March 01, 2005

RING MY BELL

Originally posted by emily from ringtonia.com, reBlogged by ts

Two different takes on New Yorker’s essay on the ringtone market, “RING MY BELL”.

From Marc Perton for Engadget: “New Yorker offers up history of ringtones”

Harmonium, the first program developed to create polyphonic ringtones, was developed by a Finnish programmer. What may be more surprising is the size of the ringtone market: a whopping $4 billion in 2004. In true New Yorker fashion, the article looks at the ringtone business, tone junkies one guy claims to spend $10 a month on tones, mostly of Led Zep songs and the evolution of the technology, which is poised to take the wind out of that $4 billion market, since it s getting easier to make your own ringtones.

From Mark Frauenfelder for TheFeature.com: “Polyphonic Ringtone Nostalgia”

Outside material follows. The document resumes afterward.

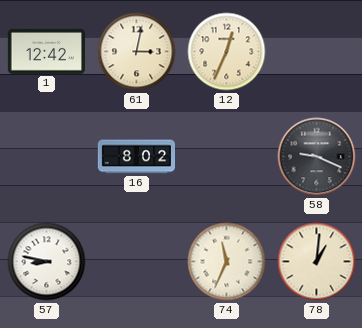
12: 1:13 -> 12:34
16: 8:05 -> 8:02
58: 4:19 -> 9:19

“The latest issue of the New Yorker has a fairly lengthy article about polyphonic ringtones versus MP3 ringtones. The author, Sasha Frere-Jones argues that the polyphonic tones deliver the pure pop essence of a song, and are in some ways, superior to the actual songs they’re based on.

If a song can survive being transposed from live instruments to a cell-phone microchip, it must have musically hardy DNA. Many recent hip-hop songs make terrific ringtones because they already sound like ringtones. The polyphonic and master-tone versions of Goodies, by Ciara, for example, are nearly identical. Ringtones, it turns out, are inherently pop: musical expression distilled to one urgent, representative hook.